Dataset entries
---+---

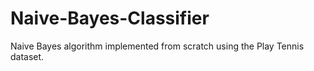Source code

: # Naive-Bayes-Classifier
Naive Bayes algorithm implemented from scratch using the Play Tennis dataset.
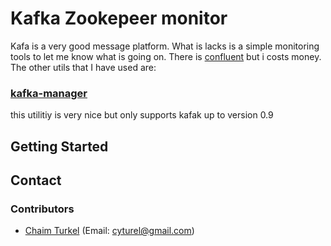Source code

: # Kafka Zookepeer monitor

Kafa is a very good message platform. What is lacks is a simple monitoring tools to let me know what is going on.
There is [confluent](https://www.confluent.io/) but i costs money.
The other utils that I have used are:

### [kafka-manager](https://github.com/yahoo/kafka-manager) 
this utilitiy is very nice but only supports kafak up to version 0.9 

## Getting Started



## Contact
### Contributors
* [Chaim Turkel](chaimturkel.wordpress.com) (Email: cyturel@gmail.com)
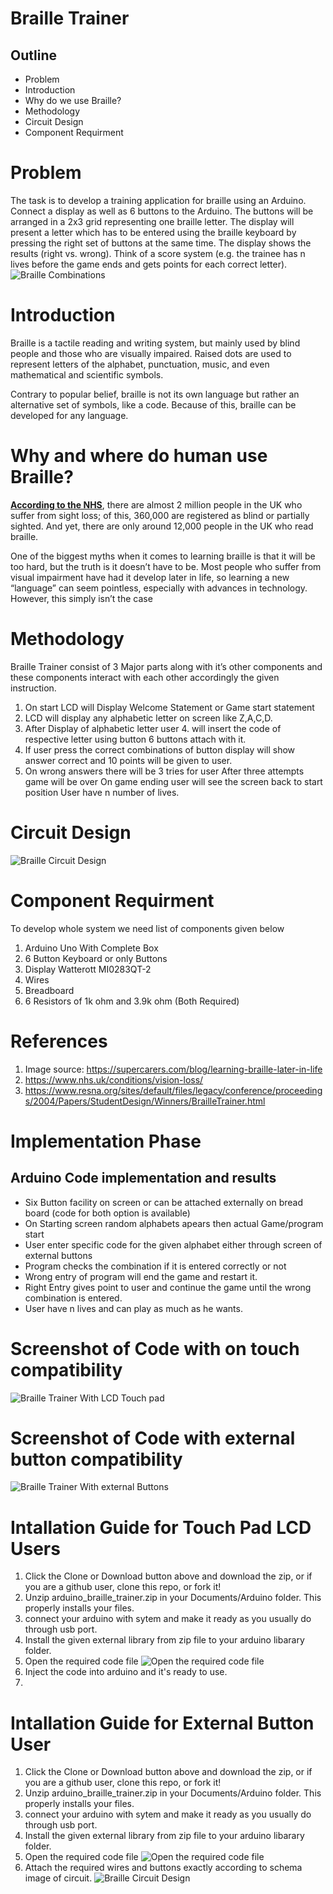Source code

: # Braille Trainer

## Outline
- Problem
- Introduction
- Why do we use Braille?
- Methodology
- Circuit Design
- Component Requirment

# Problem
The task is to develop a training application for braille using an Arduino. Connect a display as well as 6 buttons to the Arduino. The buttons will be arranged in a 2x3 grid representing one braille letter. The display will present a letter which has to be entered using the braille keyboard by pressing the right set of buttons at the same time. The display shows the results (right vs. wrong). Think of a score system (e.g. the trainee has n lives before the game ends and gets points for each correct letter).<br/>
![Braille Combinations](images/braille_comb.jpg)<br/> 

# Introduction
Braille is a tactile reading and writing system, but mainly used by blind people and those who are visually impaired. Raised dots are used to represent letters of the alphabet, punctuation, music, and even mathematical and scientific symbols.

Contrary to popular belief, braille is not its own language but rather an alternative set of symbols, like a code. Because of this, braille can be developed for any language.

# Why and where do human use Braille?
__[According to the NHS](https://www.nhs.uk/conditions/vision-loss/)__, there are almost 2 million people in the UK who suffer from sight loss; of this, 360,000 are registered as blind or partially sighted. And yet, there are only around 12,000 people in the UK who read braille.

One of the biggest myths when it comes to learning braille is that it will be too hard, but the truth is it doesn’t have to be. Most people who suffer from visual impairment have had it develop later in life, so learning a new “language” can seem pointless, especially with advances in technology. However, this simply isn’t the case


# Methodology
Braille Trainer consist of 3 Major parts along with it’s other components and these components interact with each other accordingly the given instruction. 

1. On start LCD will Display Welcome Statement or Game start statement
2. LCD will display any alphabetic letter on screen like Z,A,C,D.
3. After Display of alphabetic letter user 4. will insert the code of respective letter using button 6 buttons attach with it.
4. If user press the correct combinations of button display will show answer correct and 10 points will be given to user.
5. On wrong answers there will be 3 tries for user After three attempts game will be over
On game ending user will see the screen back to start position
User have n number of lives.


# Circuit Design
![Braille Circuit Design](images/braille_bb.jpg)<br/>


# Component Requirment
To develop whole system we need list of components given below

1. Arduino Uno With Complete Box
2. 6 Button Keyboard or only Buttons
3. Display Watterott MI0283QT-2
4. Wires
5. Breadboard
6. 6 Resistors of 1k ohm and 3.9k ohm (Both Required)

# References
1. Image source: 
https://supercarers.com/blog/learning-braille-later-in-life
2. https://www.nhs.uk/conditions/vision-loss/
3. https://www.resna.org/sites/default/files/legacy/conference/proceedings/2004/Papers/StudentDesign/Winners/BrailleTrainer.html

# Implementation Phase
## Arduino Code implementation and results 
- Six Button facility on screen or can be attached externally on bread board (code for both option is available)
- On Starting screen random alphabets apears then actual Game/program start
- User enter specific code for the given alphabet either through screen of external buttons
- Program checks the combination if it is entered correctly or not 
- Wrong entry of program will end the game and restart it.
- Right Entry gives point to user and continue the game until the wrong combination is entered.
- User have n lives and can play as much as he wants.

# Screenshot of Code with on touch compatibility
![Braille Trainer With LCD Touch pad](images/brallie_lcd.png)<br/>

# Screenshot of Code with external button compatibility
![Braille Trainer With external Buttons](images/brallie_button.png)<br/>

# Intallation Guide for Touch Pad LCD Users
1. Click the Clone or Download button above and download the zip, or if you are a github user, clone this repo, or fork it!
2. Unzip arduino_braille_trainer.zip in your Documents/Arduino folder. This properly installs your files.
3. connect your arduino with sytem and make it ready as you usually do through usb port.
4. Install the given external library from zip file to your arduino libarary folder.
5. Open the required code file ![Open the required code file](images/file_open.png)
7. Inject the code into arduino and it's ready to use.
8. 
# Intallation Guide for External Button User
1. Click the Clone or Download button above and download the zip, or if you are a github user, clone this repo, or fork it!
2. Unzip arduino_braille_trainer.zip in your Documents/Arduino folder. This properly installs your files.
3. connect your arduino with sytem and make it ready as you usually do through usb port.
4. Install the given external library from zip file to your arduino libarary folder.
5. Open the required code file ![Open the required code file](images/file_open.png)
7. Attach the required wires and buttons exactly according to schema image of circuit. ![Braille Circuit Design](images/braille_bb.jpg)<br/>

---+---

_EXERCISE DETAILS_
Without the pictures, restate all the entries above exactly.

_TASK ANSWER_
Source code

: # Naive-Bayes-Classifier
Naive Bayes algorithm implemented from scratch using the Play Tennis dataset.
Source code

: # Kafka Zookepeer monitor

Kafa is a very good message platform. What is lacks is a simple monitoring tools to let me know what is going on.
There is [confluent](https://www.confluent.io/) but i costs money.
The other utils that I have used are:

### [kafka-manager](https://github.com/yahoo/kafka-manager) 
this utilitiy is very nice but only supports kafak up to version 0.9 

## Getting Started



## Contact
### Contributors
* [Chaim Turkel](chaimturkel.wordpress.com) (Email: cyturel@gmail.com)
Source code

: # Braille Trainer

## Outline
- Problem
- Introduction
- Why do we use Braille?
- Methodology
- Circuit Design
- Component Requirment

# Problem
The task is to develop a training application for braille using an Arduino. Connect a display as well as 6 buttons to the Arduino. The buttons will be arranged in a 2x3 grid representing one braille letter. The display will present a letter which has to be entered using the braille keyboard by pressing the right set of buttons at the same time. The display shows the results (right vs. wrong). Think of a score system (e.g. the trainee has n lives before the game ends and gets points for each correct letter).<br/>
![Braille Combinations](images/braille_comb.jpg)<br/> 

# Introduction
Braille is a tactile reading and writing system, but mainly used by blind people and those who are visually impaired. Raised dots are used to represent letters of the alphabet, punctuation, music, and even mathematical and scientific symbols.

Contrary to popular belief, braille is not its own language but rather an alternative set of symbols, like a code. Because of this, braille can be developed for any language.

# Why and where do human use Braille?
__[According to the NHS](https://www.nhs.uk/conditions/vision-loss/)__, there are almost 2 million people in the UK who suffer from sight loss; of this, 360,000 are registered as blind or partially sighted. And yet, there are only around 12,000 people in the UK who read braille.

One of the biggest myths when it comes to learning braille is that it will be too hard, but the truth is it doesn’t have to be. Most people who suffer from visual impairment have had it develop later in life, so learning a new “language” can seem pointless, especially with advances in technology. However, this simply isn’t the case


# Methodology
Braille Trainer consist of 3 Major parts along with it’s other components and these components interact with each other accordingly the given instruction. 

1. On start LCD will Display Welcome Statement or Game start statement
2. LCD will display any alphabetic letter on screen like Z,A,C,D.
3. After Display of alphabetic letter user 4. will insert the code of respective letter using button 6 buttons attach with it.
4. If user press the correct combinations of button display will show answer correct and 10 points will be given to user.
5. On wrong answers there will be 3 tries for user After three attempts game will be over
On game ending user will see the screen back to start position
User have n number of lives.


# Circuit Design
![Braille Circuit Design](images/braille_bb.jpg)<br/>


# Component Requirment
To develop whole system we need list of components given below

1. Arduino Uno With Complete Box
2. 6 Button Keyboard or only Buttons
3. Display Watterott MI0283QT-2
4. Wires
5. Breadboard
6. 6 Resistors of 1k ohm and 3.9k ohm (Both Required)

# References
1. Image source: 
https://supercarers.com/blog/learning-braille-later-in-life
2. https://www.nhs.uk/conditions/vision-loss/
3. https://www.resna.org/sites/default/files/legacy/conference/proceedings/2004/Papers/StudentDesign/Winners/BrailleTrainer.html

# Implementation Phase
## Arduino Code implementation and results 
- Six Button facility on screen or can be attached externally on bread board (code for both option is available)
- On Starting screen random alphabets apears then actual Game/program start
- User enter specific code for the given alphabet either through screen of external buttons
- Program checks the combination if it is entered correctly or not 
- Wrong entry of program will end the game and restart it.
- Right Entry gives point to user and continue the game until the wrong combination is entered.
- User have n lives and can play as much as he wants.

# Screenshot of Code with on touch compatibility
![Braille Trainer With LCD Touch pad](images/brallie_lcd.png)<br/>

# Screenshot of Code with external button compatibility
![Braille Trainer With external Buttons](images/brallie_button.png)<br/>

# Intallation Guide for Touch Pad LCD Users
1. Click the Clone or Download button above and download the zip, or if you are a github user, clone this repo, or fork it!
2. Unzip arduino_braille_trainer.zip in your Documents/Arduino folder. This properly installs your files.
3. connect your arduino with sytem and make it ready as you usually do through usb port.
4. Install the given external library from zip file to your arduino libarary folder.
5. Open the required code file ![Open the required code file](images/file_open.png)
7. Inject the code into arduino and it's ready to use.
8. 
# Intallation Guide for External Button User
1. Click the Clone or Download button above and download the zip, or if you are a github user, clone this repo, or fork it!
2. Unzip arduino_braille_trainer.zip in your Documents/Arduino folder. This properly installs your files.
3. connect your arduino with sytem and make it ready as you usually do through usb port.
4. Install the given external library from zip file to your arduino libarary folder.
5. Open the required code file ![Open the required code file](images/file_open.png)
7. Attach the required wires and buttons exactly according to schema image of circuit. ![Braille Circuit Design](images/braille_bb.jpg)<br/>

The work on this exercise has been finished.